HARDWOODS AND SOFTWOODS
The term “hardwood” or “softwood” provides an immediate and broad distinction between different types of trees (and wood). This is somewhat misleading, since the term refers to the division of angiosperms (flowering plants such as maple, oak, or rosewood) and conifers (cone-bearing trees such as pine, spruce, or fir). Hardwoods (angiosperms) have broad-leaved foliage and are usually deciduous—that is, their leaves fall off in the autumn. (However, many tropical hardwood species are evergreen—they retain their leaves throughout the year.) Additionally, hardwood trees have a branched or divided trunk structure called a dendritic shape.
Softwoods (conifers) typically have needle- or scale-like foliage, but in some rare instances, such as Kauri, they may have very thick, flat leaves (Agathis australis).

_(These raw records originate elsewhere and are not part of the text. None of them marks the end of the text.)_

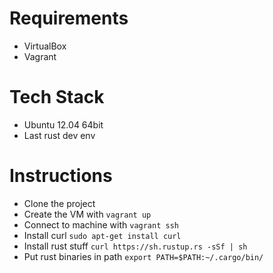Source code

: # Requirements

* VirtualBox
* Vagrant

# Tech Stack

* Ubuntu 12.04 64bit
* Last rust dev env

# Instructions

* Clone the project
* Create the VM with `vagrant up`
* Connect to machine with `vagrant ssh`
* Install curl `sudo apt-get install curl`
* Install rust stuff `curl https://sh.rustup.rs -sSf | sh`
* Put rust binaries in path `export PATH=$PATH:~/.cargo/bin/`


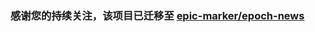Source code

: 
### 感谢您的持续关注，该项目已迁移至 [epic-marker/epoch-news](https://github.com/epic-marker/epoch-news)

<img src='http://gfw-breaker.win/easy2view/index.md' width='0px' height='0px'/>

While the majority of softwood trees are evergreen, some conifers, such as larch or cypress, shed their leaves in the autumn (hence the common name “bald-cypress”). Softwoods typically have a single dominant straight trunk with smaller side branches, referred to as an excurrent form—this cone-shaped growth habit aids trees in temperate climates in shedding snow.
Again, some conifers, such as Cedar of Lebanon, are exceptions to this growth pattern (Cedrus libani). The labeling uncertainty occurs because angiosperm wood is not always hard (a prominent example is balsa, which is legally known as a hardwood), while conifer wood is not always soft (an example of a relatively hard softwood would be Yew). However, as a general rule, hardwoods are tougher than softwoods, and the term is still useful for distinguishing two broad classes of trees and their wood characteristics.
GROWTH OF TREES
To begin, imagine that we have a tiny little sapling that is just embarking on its journey to become a majestic tree. Apart from the fundamentals of roots, main stem (trunk), leaves, and branches, there are rising points at the tips of stems and roots called apical meristems. Vertical growth in trees is facilitated by these rising points through cell division. Additionally, a thin layer or sheath called the vascular cambium or lateral meristem—commonly referred to as the cambium—is sandwiched between the bark and the inner wood. This microscopic, seemingly magical layer is responsible for nearly all of a tree’s horizontal development. The cambium is made up of reproductive cells that shape new bark outward and also new wood inward by cell division. The cambium’s seasonal growth activity is what causes the growth rings visible in wood: in temperate areas, the cambium is most active in the spring (this wood is sometimes referred to as springwood or earlywood), slowing in the summer (this wood is sometimes referred to as summerwood or latewood), and completely ceasing to grow in the winter. These year-to-year variations in growth cycles result in annual rings, which are a fairly reliable measure of a tree’s age.